Here is what the doctor observed while his neighbors, as he ran cross-eyed over the meadow, were bewailing the loss of his reason:
"The spider, as she was raised from the perch, had her head downward. She immediately and swiftly reverses her position, clambers up her floating threads, at the same time throwing out a few filaments, which are cunningly twisted into a sort of basket into which the feet can rest. Now the upper legs grasp the lower of the ray, and the spinnerets, being released therefrom, are again set to work, and with amazing rapidity spin out a second and similar ray, which floats up behind her. Thus our aeronaut's balloon is complete, and she sits in the middle of it, drifting whither the breeze may carry her. She is not wholly at the mercy of the wind, however, for if she wishes to alight, she can gather the threads into a little white ball under her jaws; as they gradually shorten, the spider, having nothing to buoy her, sinks by her own weight, and the striking upon some elevated object, or falling upon the grass, makes her feel at home."

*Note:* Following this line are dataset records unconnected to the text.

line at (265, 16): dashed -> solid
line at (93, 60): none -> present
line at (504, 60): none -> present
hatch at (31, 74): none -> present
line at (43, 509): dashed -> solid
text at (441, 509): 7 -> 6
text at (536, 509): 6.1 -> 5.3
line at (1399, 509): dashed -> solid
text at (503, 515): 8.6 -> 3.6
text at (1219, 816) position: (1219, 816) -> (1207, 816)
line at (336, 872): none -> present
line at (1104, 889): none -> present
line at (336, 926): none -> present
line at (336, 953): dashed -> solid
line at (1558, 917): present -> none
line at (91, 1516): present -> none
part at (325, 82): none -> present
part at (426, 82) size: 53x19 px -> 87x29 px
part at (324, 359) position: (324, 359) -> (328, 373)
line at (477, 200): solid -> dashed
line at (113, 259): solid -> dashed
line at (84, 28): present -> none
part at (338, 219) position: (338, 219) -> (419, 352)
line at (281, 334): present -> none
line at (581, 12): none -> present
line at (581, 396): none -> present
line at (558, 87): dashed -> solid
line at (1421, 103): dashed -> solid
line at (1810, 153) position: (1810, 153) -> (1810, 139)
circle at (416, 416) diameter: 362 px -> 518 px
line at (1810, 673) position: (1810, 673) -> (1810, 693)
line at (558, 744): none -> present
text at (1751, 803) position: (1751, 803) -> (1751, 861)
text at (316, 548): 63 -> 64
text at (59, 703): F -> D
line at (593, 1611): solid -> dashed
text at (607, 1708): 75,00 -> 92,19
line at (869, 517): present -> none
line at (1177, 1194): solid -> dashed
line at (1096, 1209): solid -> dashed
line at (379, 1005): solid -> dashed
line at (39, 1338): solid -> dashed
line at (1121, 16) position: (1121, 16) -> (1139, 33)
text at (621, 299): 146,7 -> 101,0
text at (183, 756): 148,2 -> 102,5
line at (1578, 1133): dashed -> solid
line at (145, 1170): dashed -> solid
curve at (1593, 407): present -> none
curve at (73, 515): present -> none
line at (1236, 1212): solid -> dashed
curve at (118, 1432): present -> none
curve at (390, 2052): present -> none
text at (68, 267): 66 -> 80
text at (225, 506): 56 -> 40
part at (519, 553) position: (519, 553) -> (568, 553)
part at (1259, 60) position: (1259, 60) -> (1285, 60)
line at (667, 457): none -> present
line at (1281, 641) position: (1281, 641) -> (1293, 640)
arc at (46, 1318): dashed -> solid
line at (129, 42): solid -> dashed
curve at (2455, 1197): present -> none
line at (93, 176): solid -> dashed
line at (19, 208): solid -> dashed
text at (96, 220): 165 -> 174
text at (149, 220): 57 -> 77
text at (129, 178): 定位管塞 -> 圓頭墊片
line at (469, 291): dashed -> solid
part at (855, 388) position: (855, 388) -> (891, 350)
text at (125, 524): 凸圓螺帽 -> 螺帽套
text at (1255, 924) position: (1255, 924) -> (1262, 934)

Having once alighted, the little pioneer immediately sets up house-keeping for herself, and the locality of its web in a year hence will doubtless be the scene of a similar balloon ascension, multiplied perhaps a thousandfold, from the neighborhood of a tuft of eggs somewhere concealed among the herbage—perhaps a brown, cocoonlike affair like that of the Argiope riparia, hung with its guy threads upon a dried fern.
The ballooning or flying spiders are not confined to any particular species. It seems to be an instinct with them all, but especially with the orb-weavers, or geometrical web-makers, and the wolf spiders; those queer short-legged specimens which dodge about upon the walls and fences, running forward or backward as the whim takes them, or even sideways in a manner at which a crab might turn green with envy. A shower of cobwebs of unusual extent fell in the vicinity of Brooklyn about ten years ago, having been especially noted by a party of surveyors in Prospect Park, among whom was a noted scientist and naturalist. The ground was covered with the webs, averaging as many as fifteen to the square foot. The shower was later noticed by the same observers upon the summit of the Brooklyn Bridge tower, and doubtless covered several miles in area.